* _Set exercise_: Switch "Points" to "Score" in the lines beginning at the one that has "Álex Márquez | Points: 115 -> 113" and stopping after the one that has "Pedro Calomino |", keeping everything else the same. Give back only those lines, without the pictures.

* _Information provided_:
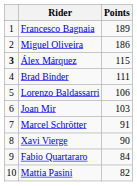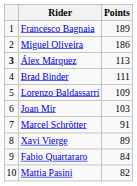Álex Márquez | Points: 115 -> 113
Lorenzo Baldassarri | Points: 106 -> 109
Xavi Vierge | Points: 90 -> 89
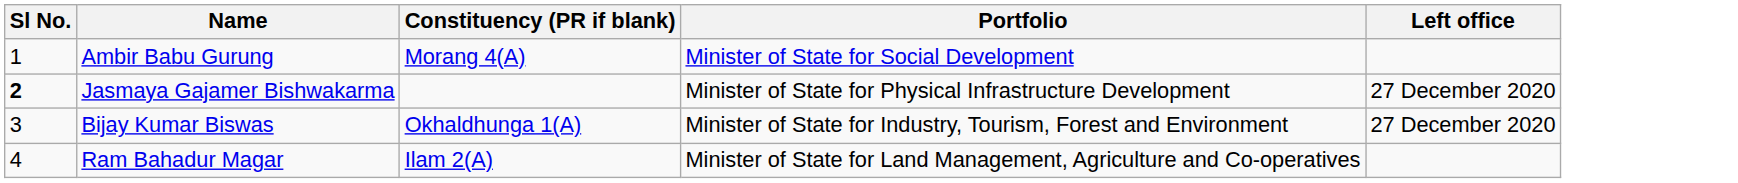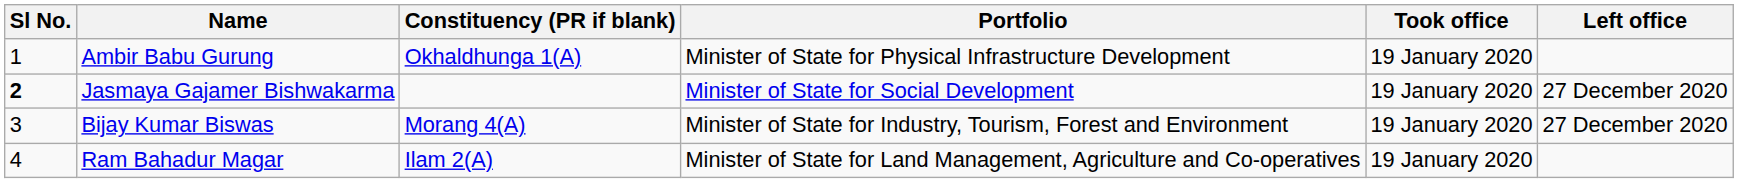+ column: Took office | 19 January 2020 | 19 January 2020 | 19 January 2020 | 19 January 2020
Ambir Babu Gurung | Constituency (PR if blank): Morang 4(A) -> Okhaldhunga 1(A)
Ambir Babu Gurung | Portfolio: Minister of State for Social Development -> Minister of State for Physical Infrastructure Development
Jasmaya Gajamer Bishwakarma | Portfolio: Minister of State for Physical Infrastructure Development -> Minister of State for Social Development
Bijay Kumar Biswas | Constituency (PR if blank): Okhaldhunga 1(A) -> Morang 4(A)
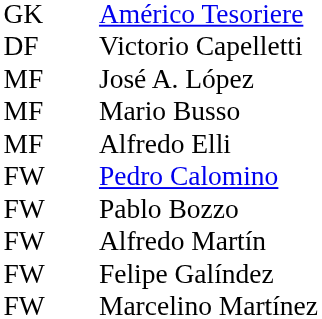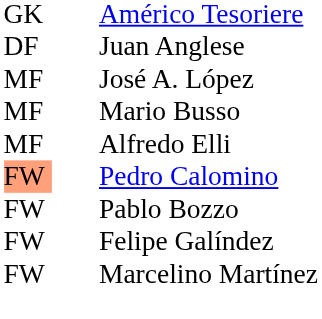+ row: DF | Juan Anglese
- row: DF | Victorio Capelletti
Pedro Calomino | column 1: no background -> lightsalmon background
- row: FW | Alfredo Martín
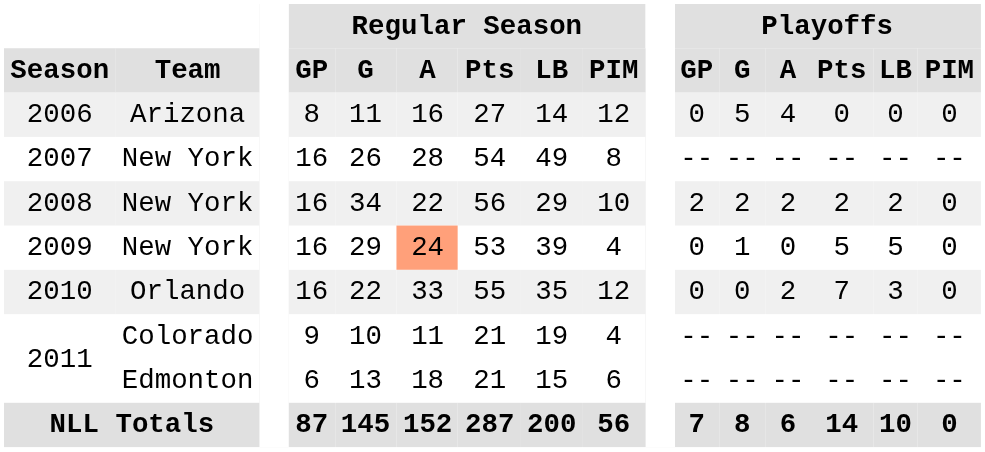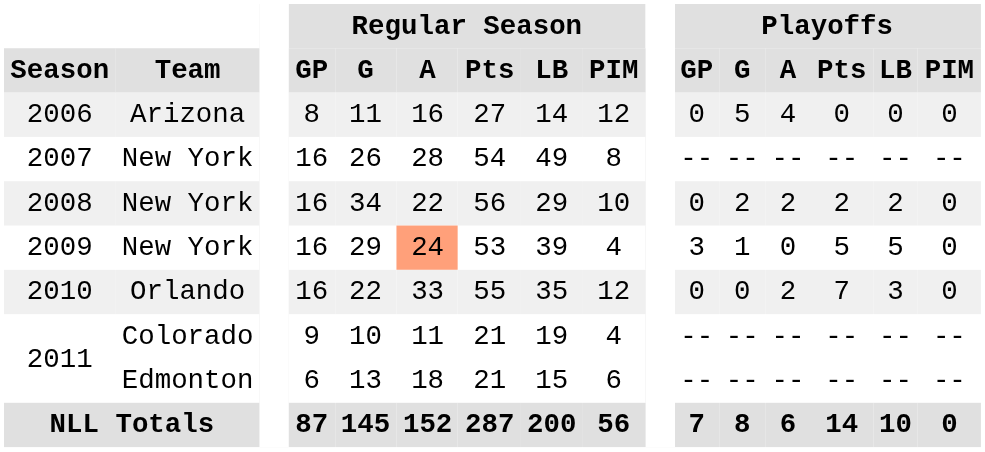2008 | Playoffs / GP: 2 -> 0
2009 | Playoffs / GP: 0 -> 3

...

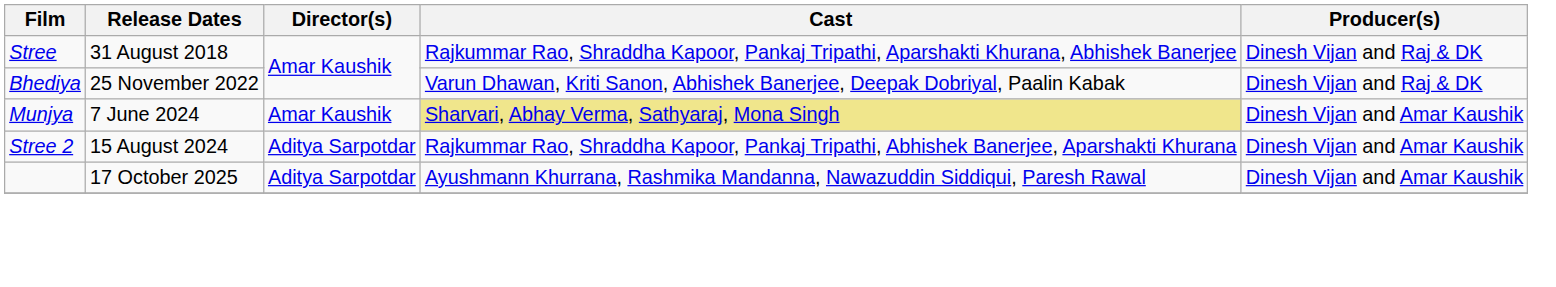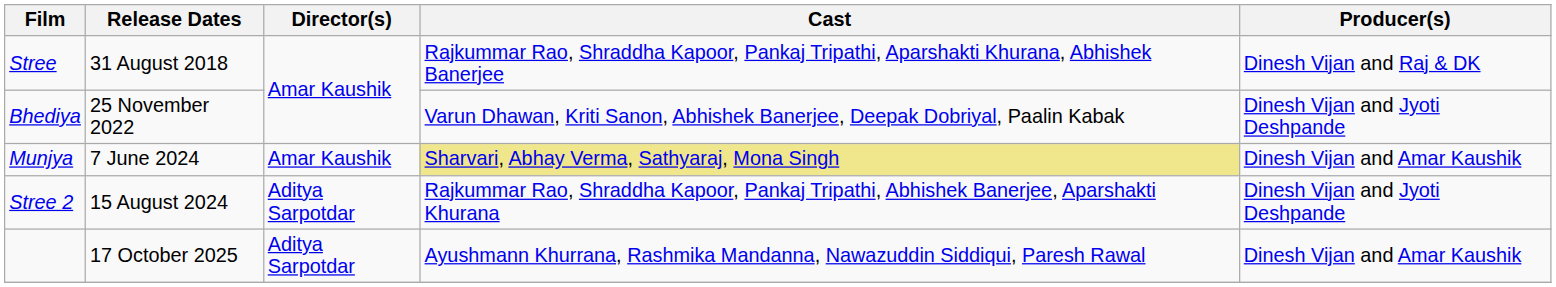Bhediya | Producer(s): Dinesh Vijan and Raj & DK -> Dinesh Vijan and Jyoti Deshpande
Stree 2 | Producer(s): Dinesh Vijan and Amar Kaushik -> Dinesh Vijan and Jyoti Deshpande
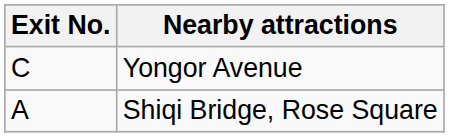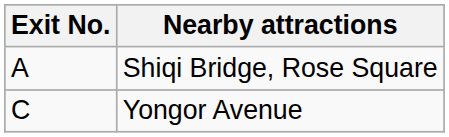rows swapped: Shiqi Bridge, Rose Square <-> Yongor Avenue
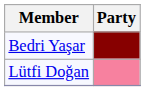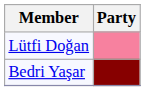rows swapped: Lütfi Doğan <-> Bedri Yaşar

* _Exercise result_:
Álex Márquez | Score: 115 -> 113
Lorenzo Baldassarri | Score: 106 -> 109
Xavi Vierge | Score: 90 -> 89
+ column: Took office | 19 January 2020 | 19 January 2020 | 19 January 2020 | 19 January 2020
Ambir Babu Gurung | Constituency (PR if blank): Morang 4(A) -> Okhaldhunga 1(A)
Ambir Babu Gurung | Portfolio: Minister of State for Social Development -> Minister of State for Physical Infrastructure Development
Jasmaya Gajamer Bishwakarma | Portfolio: Minister of State for Physical Infrastructure Development -> Minister of State for Social Development
Bijay Kumar Biswas | Constituency (PR if blank): Okhaldhunga 1(A) -> Morang 4(A)
+ row: DF | Juan Anglese
- row: DF | Victorio Capelletti
Pedro Calomino | column 1: no background -> lightsalmon background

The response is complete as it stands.